YOUR GOAL: Write an exact copy of the entries below that leaves out all pictures.

EXTRACTED MATERIAL:

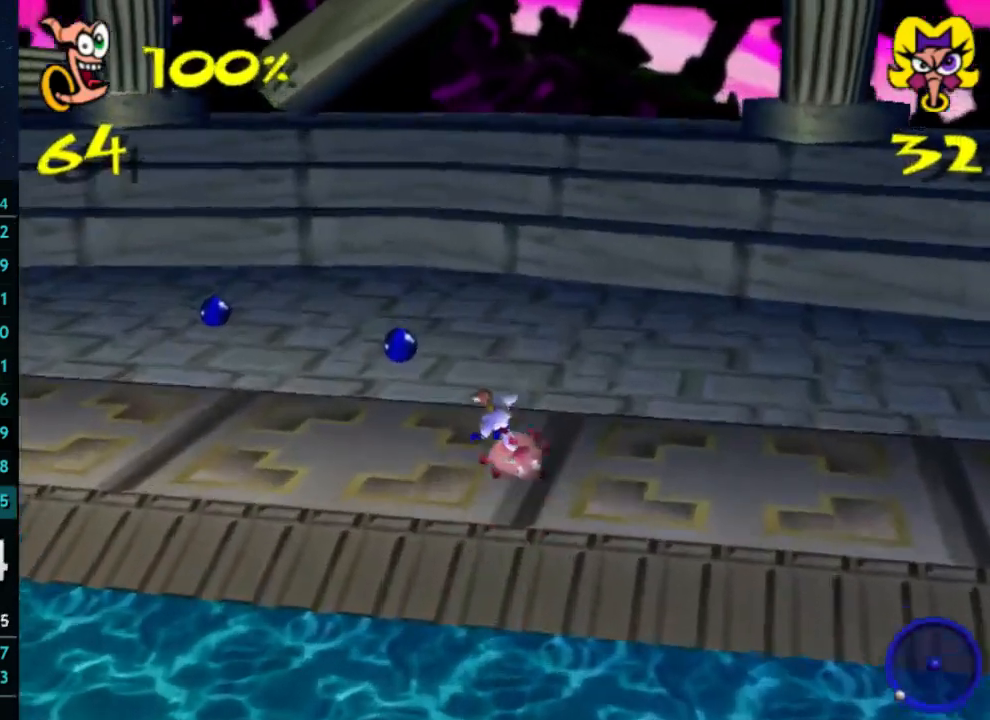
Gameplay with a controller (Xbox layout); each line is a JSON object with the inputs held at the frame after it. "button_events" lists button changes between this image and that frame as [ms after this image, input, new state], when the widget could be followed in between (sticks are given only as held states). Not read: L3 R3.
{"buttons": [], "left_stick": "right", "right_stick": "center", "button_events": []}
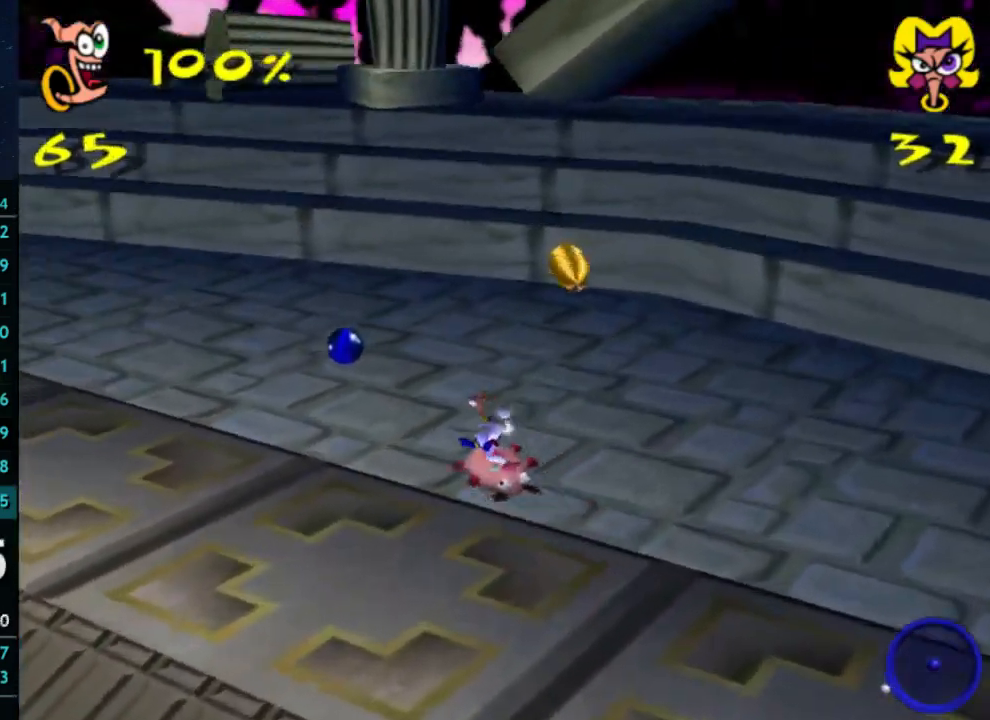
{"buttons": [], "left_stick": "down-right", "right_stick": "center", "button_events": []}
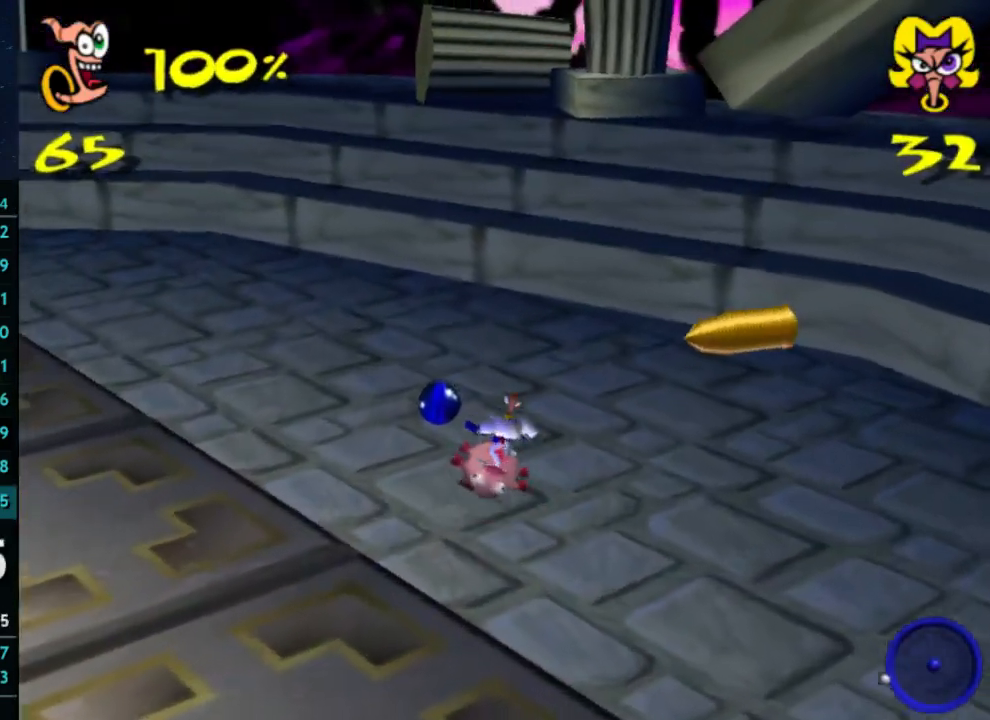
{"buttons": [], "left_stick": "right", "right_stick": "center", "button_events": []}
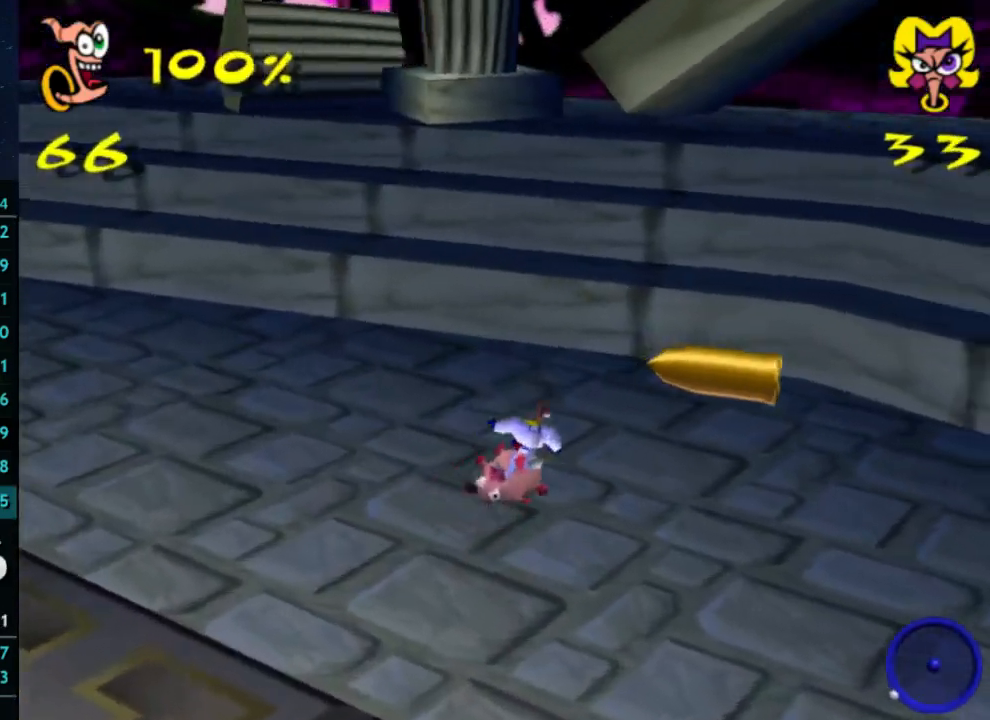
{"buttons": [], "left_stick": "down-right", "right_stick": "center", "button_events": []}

EXPECTED ANSWER:
Gameplay with a controller (Xbox layout); each line is a JSON object with the inputs held at the frame after it. "button_events" lists button changes between this image and that frame as [ms after this image, input, new state], when the widget could be followed in between (sticks are given only as held states). Not read: L3 R3.
{"buttons": [], "left_stick": "right", "right_stick": "center", "button_events": []}
{"buttons": [], "left_stick": "down-right", "right_stick": "center", "button_events": []}
{"buttons": [], "left_stick": "right", "right_stick": "center", "button_events": []}
{"buttons": [], "left_stick": "down-right", "right_stick": "center", "button_events": []}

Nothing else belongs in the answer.